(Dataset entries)
********

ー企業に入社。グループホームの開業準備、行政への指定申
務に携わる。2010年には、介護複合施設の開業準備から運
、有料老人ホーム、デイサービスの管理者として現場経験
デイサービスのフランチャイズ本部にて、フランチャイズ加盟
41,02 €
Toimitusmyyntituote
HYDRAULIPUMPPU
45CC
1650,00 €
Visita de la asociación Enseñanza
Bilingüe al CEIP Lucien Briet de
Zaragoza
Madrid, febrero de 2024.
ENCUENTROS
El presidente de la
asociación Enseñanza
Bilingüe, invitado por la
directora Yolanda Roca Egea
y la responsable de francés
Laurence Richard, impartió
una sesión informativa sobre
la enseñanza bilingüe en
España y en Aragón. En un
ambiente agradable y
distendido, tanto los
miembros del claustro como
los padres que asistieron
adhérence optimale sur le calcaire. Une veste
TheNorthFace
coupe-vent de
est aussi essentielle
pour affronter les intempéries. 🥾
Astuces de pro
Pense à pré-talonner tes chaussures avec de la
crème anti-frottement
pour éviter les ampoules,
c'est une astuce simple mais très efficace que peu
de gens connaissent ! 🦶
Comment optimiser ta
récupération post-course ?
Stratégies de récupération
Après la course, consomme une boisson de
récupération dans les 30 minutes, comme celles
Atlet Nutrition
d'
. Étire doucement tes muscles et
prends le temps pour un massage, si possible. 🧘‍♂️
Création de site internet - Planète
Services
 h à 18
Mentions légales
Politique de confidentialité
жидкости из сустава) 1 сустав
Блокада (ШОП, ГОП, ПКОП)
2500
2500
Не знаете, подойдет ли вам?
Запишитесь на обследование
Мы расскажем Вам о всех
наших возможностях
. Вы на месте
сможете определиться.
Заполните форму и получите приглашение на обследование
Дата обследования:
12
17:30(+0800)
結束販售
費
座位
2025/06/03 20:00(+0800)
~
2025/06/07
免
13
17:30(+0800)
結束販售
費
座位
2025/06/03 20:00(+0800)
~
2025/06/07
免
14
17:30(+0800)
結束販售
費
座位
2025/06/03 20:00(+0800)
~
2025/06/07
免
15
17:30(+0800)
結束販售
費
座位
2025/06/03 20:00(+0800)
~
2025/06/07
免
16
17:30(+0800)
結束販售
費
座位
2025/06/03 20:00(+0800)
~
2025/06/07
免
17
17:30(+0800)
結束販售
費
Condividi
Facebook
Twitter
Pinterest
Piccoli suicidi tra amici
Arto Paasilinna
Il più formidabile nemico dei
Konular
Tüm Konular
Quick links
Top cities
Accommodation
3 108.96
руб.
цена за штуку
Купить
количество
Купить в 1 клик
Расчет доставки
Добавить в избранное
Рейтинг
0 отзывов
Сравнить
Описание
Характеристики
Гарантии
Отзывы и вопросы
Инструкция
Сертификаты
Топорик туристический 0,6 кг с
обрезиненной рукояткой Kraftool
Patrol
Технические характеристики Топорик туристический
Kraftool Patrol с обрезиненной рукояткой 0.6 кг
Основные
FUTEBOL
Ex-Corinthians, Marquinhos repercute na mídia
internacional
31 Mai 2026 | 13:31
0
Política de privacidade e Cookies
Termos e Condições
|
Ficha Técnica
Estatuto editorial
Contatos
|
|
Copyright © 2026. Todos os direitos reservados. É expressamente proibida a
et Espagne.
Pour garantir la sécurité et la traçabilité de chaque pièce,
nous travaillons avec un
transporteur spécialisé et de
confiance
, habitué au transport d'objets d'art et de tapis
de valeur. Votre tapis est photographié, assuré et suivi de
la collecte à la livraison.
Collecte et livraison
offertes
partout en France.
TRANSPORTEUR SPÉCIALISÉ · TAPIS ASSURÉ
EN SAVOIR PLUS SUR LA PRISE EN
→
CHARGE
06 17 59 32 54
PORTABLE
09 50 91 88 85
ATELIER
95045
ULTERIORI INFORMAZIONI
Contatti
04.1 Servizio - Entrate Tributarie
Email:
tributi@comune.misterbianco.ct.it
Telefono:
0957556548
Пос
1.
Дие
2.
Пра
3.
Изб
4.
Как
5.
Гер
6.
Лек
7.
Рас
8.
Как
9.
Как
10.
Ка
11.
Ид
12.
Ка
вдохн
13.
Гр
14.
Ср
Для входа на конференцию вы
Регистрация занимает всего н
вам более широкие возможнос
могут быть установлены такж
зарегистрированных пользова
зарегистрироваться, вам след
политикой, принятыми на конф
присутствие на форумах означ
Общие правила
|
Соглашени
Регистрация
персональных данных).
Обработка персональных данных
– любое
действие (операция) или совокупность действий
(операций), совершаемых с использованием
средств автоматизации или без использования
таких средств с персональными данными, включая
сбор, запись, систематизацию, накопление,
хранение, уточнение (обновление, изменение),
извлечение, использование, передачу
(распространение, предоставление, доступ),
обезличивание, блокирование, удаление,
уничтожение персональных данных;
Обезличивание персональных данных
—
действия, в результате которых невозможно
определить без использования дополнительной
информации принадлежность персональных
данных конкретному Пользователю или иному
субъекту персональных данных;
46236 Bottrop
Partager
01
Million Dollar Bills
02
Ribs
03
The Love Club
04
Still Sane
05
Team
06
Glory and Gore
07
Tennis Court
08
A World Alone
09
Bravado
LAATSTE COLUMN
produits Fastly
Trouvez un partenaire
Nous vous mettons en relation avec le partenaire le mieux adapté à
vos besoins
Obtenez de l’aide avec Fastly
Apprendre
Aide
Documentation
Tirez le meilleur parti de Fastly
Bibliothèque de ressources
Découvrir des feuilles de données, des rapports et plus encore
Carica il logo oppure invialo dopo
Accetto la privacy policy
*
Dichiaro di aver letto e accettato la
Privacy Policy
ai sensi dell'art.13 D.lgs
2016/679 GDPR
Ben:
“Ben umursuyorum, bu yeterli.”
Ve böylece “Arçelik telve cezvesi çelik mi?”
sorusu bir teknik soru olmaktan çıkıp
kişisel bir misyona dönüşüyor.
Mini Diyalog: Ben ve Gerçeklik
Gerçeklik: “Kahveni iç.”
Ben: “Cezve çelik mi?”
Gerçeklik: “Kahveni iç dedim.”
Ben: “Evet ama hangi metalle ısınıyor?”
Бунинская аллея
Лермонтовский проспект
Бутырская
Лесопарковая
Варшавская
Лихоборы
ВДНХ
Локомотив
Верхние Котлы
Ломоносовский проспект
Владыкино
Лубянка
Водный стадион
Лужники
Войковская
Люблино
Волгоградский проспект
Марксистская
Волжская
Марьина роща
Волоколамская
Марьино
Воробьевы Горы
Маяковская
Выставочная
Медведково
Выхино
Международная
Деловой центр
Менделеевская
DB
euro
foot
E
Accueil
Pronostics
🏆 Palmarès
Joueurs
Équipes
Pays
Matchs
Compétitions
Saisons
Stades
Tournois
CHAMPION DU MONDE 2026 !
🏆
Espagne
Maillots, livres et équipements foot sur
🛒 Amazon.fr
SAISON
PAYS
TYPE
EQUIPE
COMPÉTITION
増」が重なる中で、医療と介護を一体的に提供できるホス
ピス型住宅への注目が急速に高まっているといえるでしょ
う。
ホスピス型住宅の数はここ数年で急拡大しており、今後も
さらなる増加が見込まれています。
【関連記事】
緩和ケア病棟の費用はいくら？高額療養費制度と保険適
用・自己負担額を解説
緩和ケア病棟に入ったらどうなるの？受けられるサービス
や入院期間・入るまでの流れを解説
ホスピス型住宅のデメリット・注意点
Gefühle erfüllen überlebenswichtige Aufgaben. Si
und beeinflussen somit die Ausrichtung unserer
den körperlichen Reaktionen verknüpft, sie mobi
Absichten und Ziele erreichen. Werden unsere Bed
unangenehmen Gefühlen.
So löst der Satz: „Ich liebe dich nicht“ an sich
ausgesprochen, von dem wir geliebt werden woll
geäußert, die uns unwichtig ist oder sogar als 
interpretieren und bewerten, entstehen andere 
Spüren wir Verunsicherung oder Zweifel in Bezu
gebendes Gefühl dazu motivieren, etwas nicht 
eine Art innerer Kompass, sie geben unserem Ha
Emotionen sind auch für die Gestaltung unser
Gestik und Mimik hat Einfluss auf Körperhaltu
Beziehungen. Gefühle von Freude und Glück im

********

◆ **INSTRUCTIONS TO FOLLOW**: If a line of the data holds the string "Регистрация", list it.

◆ **THE ANSWER**:
Регистрация занимает всего н
Регистрация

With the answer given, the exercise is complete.